Der Spitzenfleck ist in Europa hauptsächlich nördlich der Alpen verbreitet. Sein Verbreitungsareal erreicht weiterhin Südfrankreich, Norditalien, den Balkan und das nördliche Mittelmeer.

 

Die Art fehlt auf den meisten Mittelmeerinseln, mit Ausnahme Sardinien und Korsika. Ihr Lebensraun erstreckt sich weiter von der Schweiz bis nach Spanien im Westen,  Südrußland im Osten, weiter über die Türkei bis in den Irak. Im Norden bilden der äußerste Süden Englands und der Süden Finnlands die Verbreitungsgrenzen. Die Art ist somit recht weit, jedoch nur inselartig verbreitet. In Deutschland liegt der bedeutende Raum des Spitzenflecks im Rheintal, bzw. in der Oberrheinebene. Gesunde Populationen findet man darüber hinaus in Brandenburg.

 

Das Vorkommen von Libellula fulva an den Villeseen in NRW war einigen Odonatologen schon bekannt. Im Jahr 2011 konnte von den Autoren und dem Libellenexperten Jochen Rodenkirchen Mitte Mai im Gebiet der rekultivierten Tagebaue im Naturpark Kottenforst Ville westlich von Köln eine massive Zunahme der Art in Form eines Massenschlupfes dokumentiert werden. Wenig später gelang uns der Erstnachweis der Art im rechtsrheinischen Raum der Kölner Bucht.

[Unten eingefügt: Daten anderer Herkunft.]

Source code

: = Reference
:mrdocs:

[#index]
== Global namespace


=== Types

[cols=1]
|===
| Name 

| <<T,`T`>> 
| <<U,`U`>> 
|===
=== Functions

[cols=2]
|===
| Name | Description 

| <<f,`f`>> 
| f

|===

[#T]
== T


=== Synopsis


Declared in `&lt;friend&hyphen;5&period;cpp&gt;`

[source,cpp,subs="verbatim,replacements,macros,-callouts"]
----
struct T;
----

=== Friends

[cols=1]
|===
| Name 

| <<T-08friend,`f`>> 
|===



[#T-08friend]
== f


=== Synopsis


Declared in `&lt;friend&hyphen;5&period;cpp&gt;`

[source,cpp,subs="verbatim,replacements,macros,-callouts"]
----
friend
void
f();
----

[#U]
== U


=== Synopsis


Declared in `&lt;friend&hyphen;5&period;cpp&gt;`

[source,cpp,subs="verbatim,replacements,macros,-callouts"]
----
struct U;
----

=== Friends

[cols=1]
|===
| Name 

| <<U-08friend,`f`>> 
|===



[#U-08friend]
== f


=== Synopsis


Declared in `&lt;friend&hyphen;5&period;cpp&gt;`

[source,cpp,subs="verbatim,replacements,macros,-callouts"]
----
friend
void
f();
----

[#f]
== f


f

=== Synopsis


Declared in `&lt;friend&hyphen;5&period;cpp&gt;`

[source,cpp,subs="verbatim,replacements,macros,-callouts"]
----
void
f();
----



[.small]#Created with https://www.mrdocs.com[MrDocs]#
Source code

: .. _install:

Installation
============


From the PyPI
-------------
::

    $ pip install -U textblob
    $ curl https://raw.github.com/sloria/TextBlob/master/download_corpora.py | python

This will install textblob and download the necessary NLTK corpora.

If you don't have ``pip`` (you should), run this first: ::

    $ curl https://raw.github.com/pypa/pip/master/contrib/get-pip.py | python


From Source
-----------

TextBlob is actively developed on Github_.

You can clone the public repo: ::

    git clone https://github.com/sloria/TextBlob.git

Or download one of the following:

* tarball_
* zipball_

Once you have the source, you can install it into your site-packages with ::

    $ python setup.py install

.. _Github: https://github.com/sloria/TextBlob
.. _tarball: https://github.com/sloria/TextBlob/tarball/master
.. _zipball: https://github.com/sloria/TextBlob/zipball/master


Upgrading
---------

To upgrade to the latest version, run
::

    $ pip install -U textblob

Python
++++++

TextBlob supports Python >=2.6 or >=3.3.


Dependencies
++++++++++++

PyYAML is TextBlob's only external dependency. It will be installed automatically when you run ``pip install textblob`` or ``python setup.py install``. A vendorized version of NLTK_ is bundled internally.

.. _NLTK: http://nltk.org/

Zeitgleich meldete ein junger Nachwuchsforscher erste fotografische Nachweise der Art im Gebiet der Teiche in einem Staatsforst bei Siegburg Stallberg.

 

Die Tatsache, dass es sich hierbei um Jungtiere handelte, lässt den Schluss zu, dass sich die Art hierorts bereits erfolgreich reproduziert hat. Der endgültige Beweis der Bodenständigkeit, nämlich der Nachweis von Exuvien (leere Larvenhüllen) ist noch zu erbringen. Weitere Vorkommen in NRW sind derzeit nicht bekannt.

 

Die Flugzeit des Spitzenflecks ist nur sehr kurz. Die Art fliegt bei normaler Witterung von Mitte Mai bis Ende Juni.

 

In der Roten Liste wird Libellula fulva für NRW als stark gefährdet (RL: Stufe 2) geführt. Die wenigen bekannten Fundorte und die sich zum Nachteil der Art verändernden Refugien sollten Anlass dazu sein, die Art zu bewahren und entsprechende Schutzmaßnahmen zu ergreifen.